— EXERCISE DIRECTIONS —
An image-free reproduction of the data below is needed: print it exactly.

EXERCISE MATERIAL below:

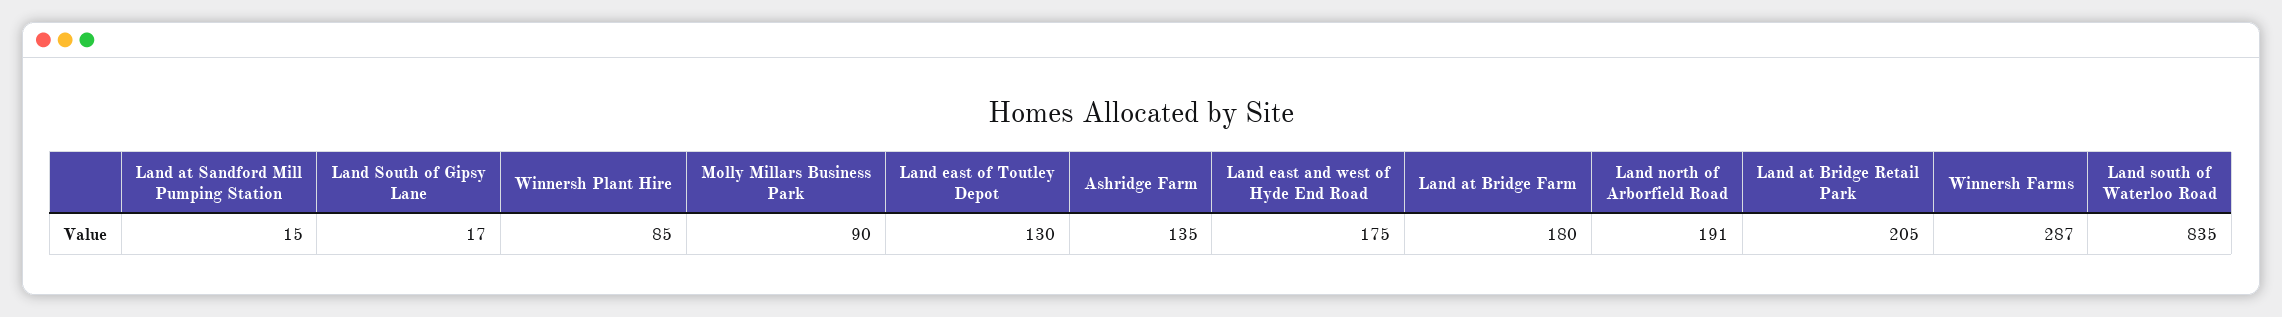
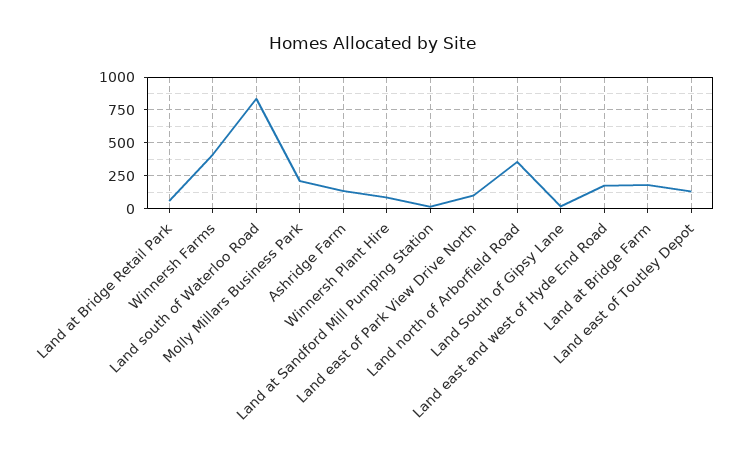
Molly Millars Business Park: 90 -> 200
Land north of Arborfield Road: 191 -> 350
Land at Bridge Retail Park: 205 -> 50
Winnersh Farms: 287 -> 400
Land east of Park View Drive North: none -> 100

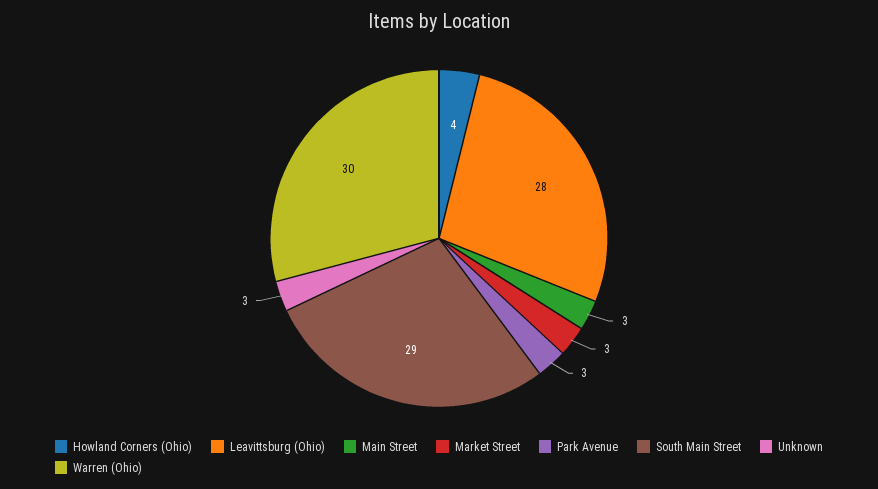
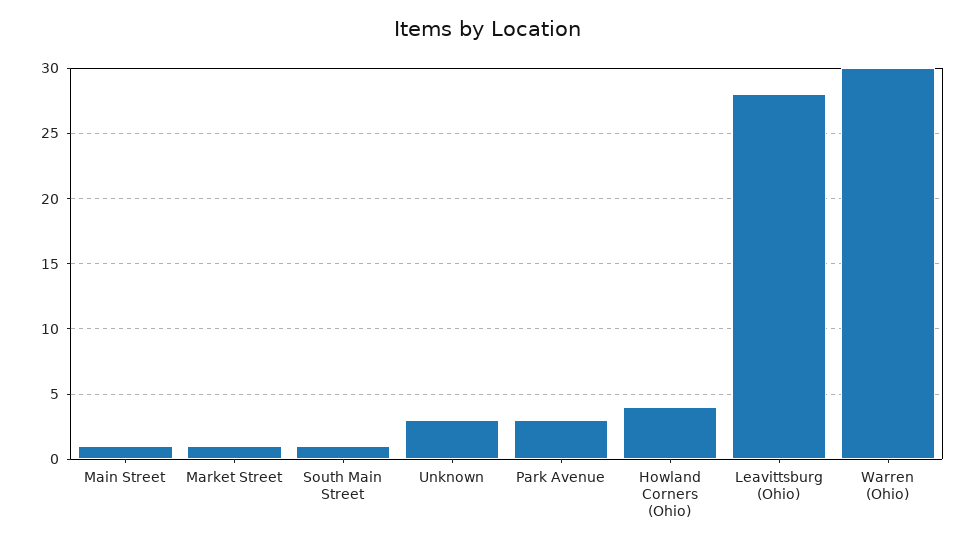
Main Street: 3 -> 1
Market Street: 3 -> 1
South Main Street: 29 -> 1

End of EXERCISE MATERIAL.

— RESULT FOR THIS EXERCISE —
Molly Millars Business Park: 90 -> 200
Land north of Arborfield Road: 191 -> 350
Land at Bridge Retail Park: 205 -> 50
Winnersh Farms: 287 -> 400
Land east of Park View Drive North: none -> 100

Main Street: 3 -> 1
Market Street: 3 -> 1
South Main Street: 29 -> 1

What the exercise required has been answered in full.